══ Document excerpt

Jeremiah 9: 2-26: Death in and of the Land

lorax

Speaking for the Earth

Jeremiah 9: 2-16

2 O that I had in the desert a traveler’s lodging place,
that I might leave my people and go away from them!
 For they are all adulterers, a band of traitors.
 3 They bend their tongues like bows;
 they have grown strong in the land for falsehood, and not for truth;
 for they proceed from evil to evil, and they do not know me, says the LORD.
 4 Beware of your neighbors, and put no trust in any of your kin;
 for all your kin are supplanters, and every neighbor goes around like a slanderer.
 5 They all deceive their neighbors, and no one speaks the truth;
they have taught their tongues to speak lies;
 they commit iniquity and are too weary to repent.
 6 Oppression upon oppression, deceit upon deceit!
 They refuse to know me, says the LORD.
 7 Therefore thus says the LORD of hosts:
 I will now refine and test them, for what else can I do with my sinful people?
 8 Their tongue is a deadly arrow; it speaks deceit through the mouth.
They all speak friendly words to their neighbors,
but inwardly are planning to lay an ambush.
 9 Shall I not punish them for these things? says the LORD;
and shall I not bring retribution on a nation such as this?
 10 Take up weeping and wailing for the mountains,
 and a lamentation for the pastures of the wilderness,
 because they are laid waste so that no one passes through,
 and the lowing of cattle is not heard;
 both the birds of the air and the animals have fled and are gone.
 11 I will make Jerusalem a heap of ruins, a lair of jackals;
 and I will make the towns of Judah a desolation, without inhabitant.

════
══ Data section

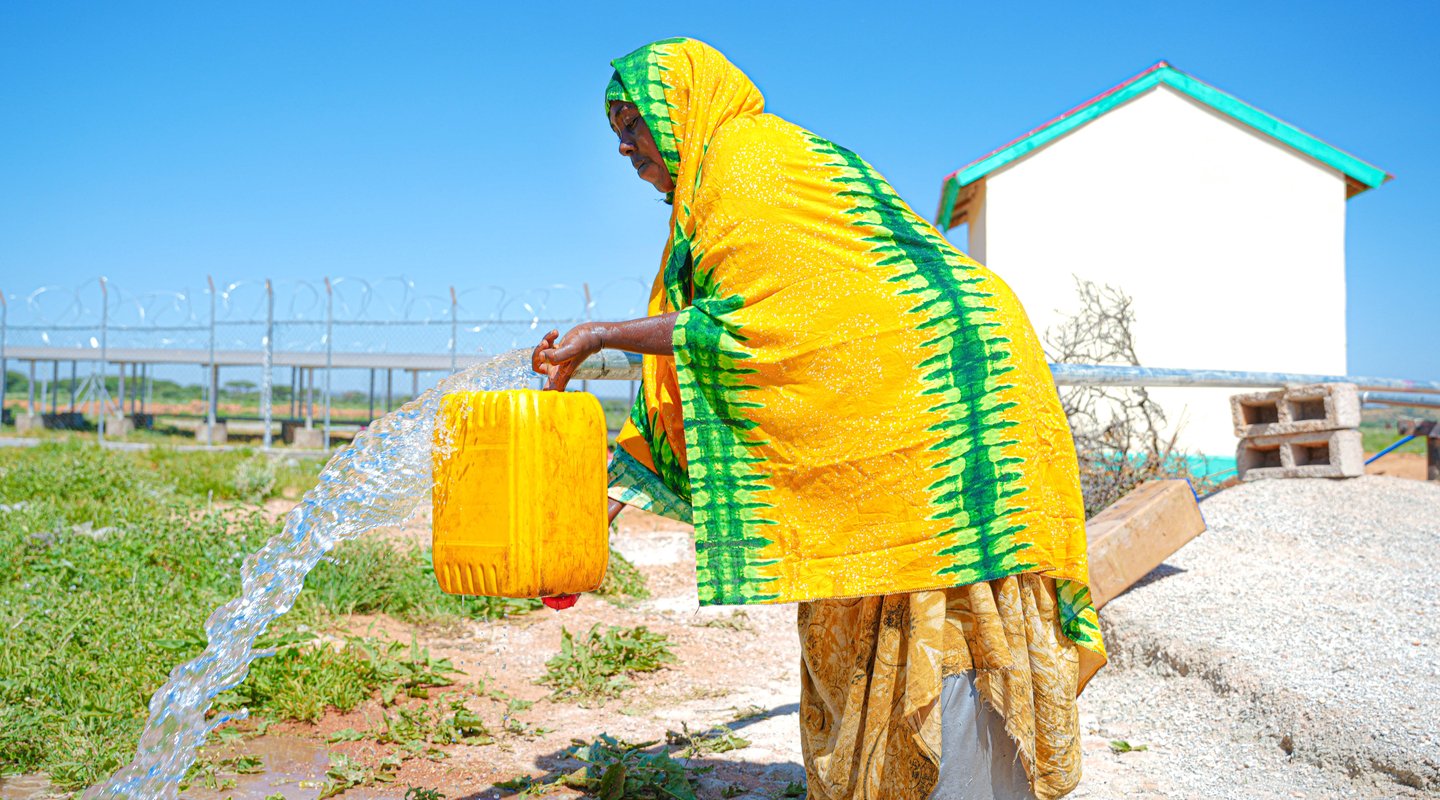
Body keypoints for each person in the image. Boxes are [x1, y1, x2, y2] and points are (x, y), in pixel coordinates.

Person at [533, 38, 1106, 800]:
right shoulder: (714, 193)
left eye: (633, 122)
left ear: (683, 110)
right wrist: (590, 520)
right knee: (863, 602)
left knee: (943, 601)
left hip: (946, 395)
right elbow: (693, 374)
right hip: (893, 395)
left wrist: (601, 336)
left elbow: (748, 328)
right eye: (615, 130)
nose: (623, 146)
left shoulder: (748, 167)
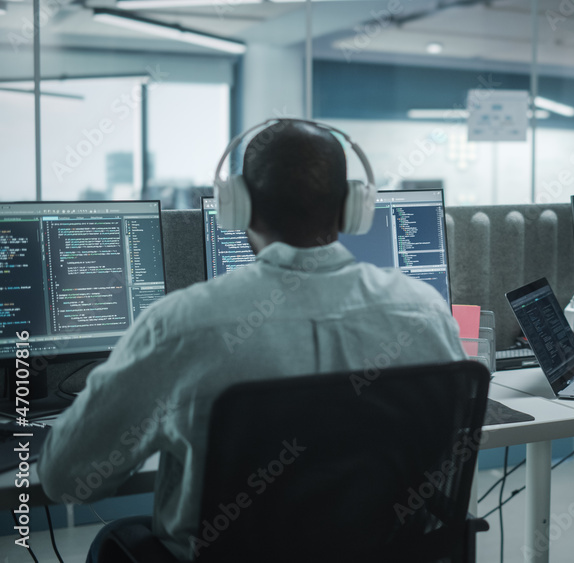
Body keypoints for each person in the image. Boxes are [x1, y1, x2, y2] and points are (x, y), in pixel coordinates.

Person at [38, 120, 467, 562]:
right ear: (352, 206)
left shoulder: (181, 326)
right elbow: (444, 453)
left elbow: (66, 478)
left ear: (238, 206)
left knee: (121, 537)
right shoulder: (424, 312)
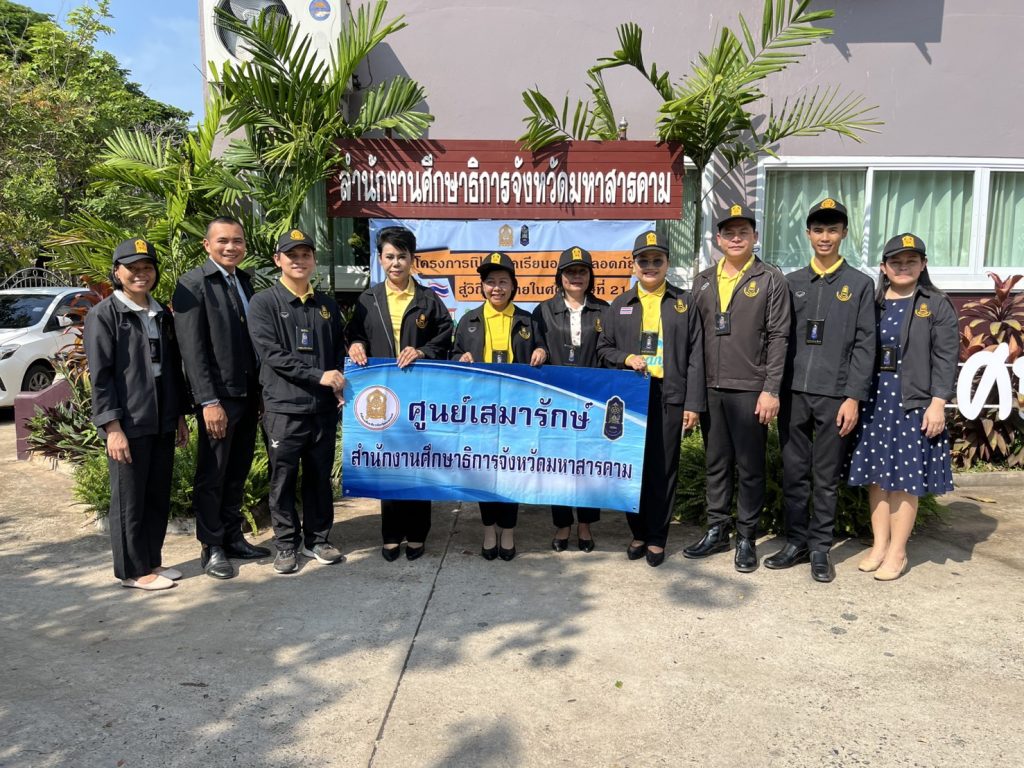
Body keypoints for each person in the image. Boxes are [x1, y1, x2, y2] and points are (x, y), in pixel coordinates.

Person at [766, 199, 876, 582]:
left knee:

════

How to complete this task: In the Jeremiah passage, what does the LORD say he will make Jerusalem?

Finished exercise: A heap of ruins, a lair of jackals.